Sixty-two years ago yesterday, ten-year-old Johnny Wilkinson rode his bike from 951 S. Weller Avenue, in Springfield, Missouri’s Rountree Neighborhood, to the Shrine Mosque auditorium downtown, where Elvis Presley was set to perform that night. Elvis was only 21 and had just started to top the charts and make television appearances, but his popularity hadn’t warranted tight security yet. Young Johnny snuck in to Presley’s dressing room, and they had a chat. Elvis finally said he had to start getting ready, so Johnny prepared to leave. He turned at the door and said, “Mr. Presley, can I tell you something? You can’t play guitar worth a damn.” Elvis laughed and said, “You think you can play better than me?” Johnny replied, “I know I can.” Elvis pointed him to the Gibson acoustic in the corner and told him to have a go at it. Johnny was pretty good for a kid, and Elvis said, “Someday when you get a little older, I’m going to have you play guitar for me.” Johnny went on to play in bands with Chuck Berry, The New Christy Minstrels, and The Kingston Trio, to name a few. Twelve years after their first meeting, Elvis saw Johnny playing a show on television. He called the young guitarist and asked, “Are you that kid who told me I couldn’t play guitar worth a damn?” Johnny said, “That’s me.” Elvis invited him to join his TCB band. Johnny played rhythm guitar and toured the world for the next nine years, until Elvis died in 1977.

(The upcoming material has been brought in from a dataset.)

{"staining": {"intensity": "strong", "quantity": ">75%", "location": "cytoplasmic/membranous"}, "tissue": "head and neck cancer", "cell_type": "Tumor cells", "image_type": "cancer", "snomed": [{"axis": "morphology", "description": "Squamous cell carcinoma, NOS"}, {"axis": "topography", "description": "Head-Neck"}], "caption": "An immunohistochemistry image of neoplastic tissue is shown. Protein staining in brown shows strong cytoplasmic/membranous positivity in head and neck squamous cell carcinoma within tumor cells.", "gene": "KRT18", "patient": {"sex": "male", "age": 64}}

That’s the version of the story Johnny told me…the version I remember of the version he told me, anyway. We lived four doors down from him on Weller Avenue. He and his wife Terry had become good friends of ours. Johnny’s health was failing and I would often walk down the block and help out with things they couldn’t handle on their own. Sometimes I’d just sit beside Johnny and play music and listen to his stories. He died five years ago of lung cancer. I wrote his obituary, and tried to help Terry take care of things around the house. Two or three years later she was diagnosed with cancer too, and when we were on the road last September, her sister called to tell me Terry had passed away. I loved them, and I miss them. We were different in a lot of ways. We didn’t agree about everything in the world, but they were kind and honest: the best kind of neighbors.

A couple of years ago we bought the lot just to the south of their family home, with the intention of building a 1920s-style bungalow that would fit in the historic neighborhood. It was a great opportunity for us to downsize from our big old craftsman house and stay on the block. But, it was also some help to Terry. Her in-laws didn’t like her, and felt like Johnny had made a mistake marrying her. They structured their trust so that when Johnny died, Terry would get the house and one year of support, then she was cut off. Assholes. Who does that? Selling us the lot was one way Terry could raise some funds to pay her expenses. In the fall of 2016, we’d sold our big old house and had the new one designed and ready to build. Shovels were ready to go into the dirt the second or third week of November…then the presidential election happened, and our lives changed forever.

Our friend Andrew recently bought the Wilkinson’s house, and will move in this summer. We still own the lot next door. We still think about building there someday, and filling it with friends and music, but for now we like living in a van, traveling the country and meeting people. I have a feeling we’ll end up back on that block someday, though. It’s a good place. It’s the only place I feel sure someone will have the honesty to tell me I can’t play guitar worth a damn.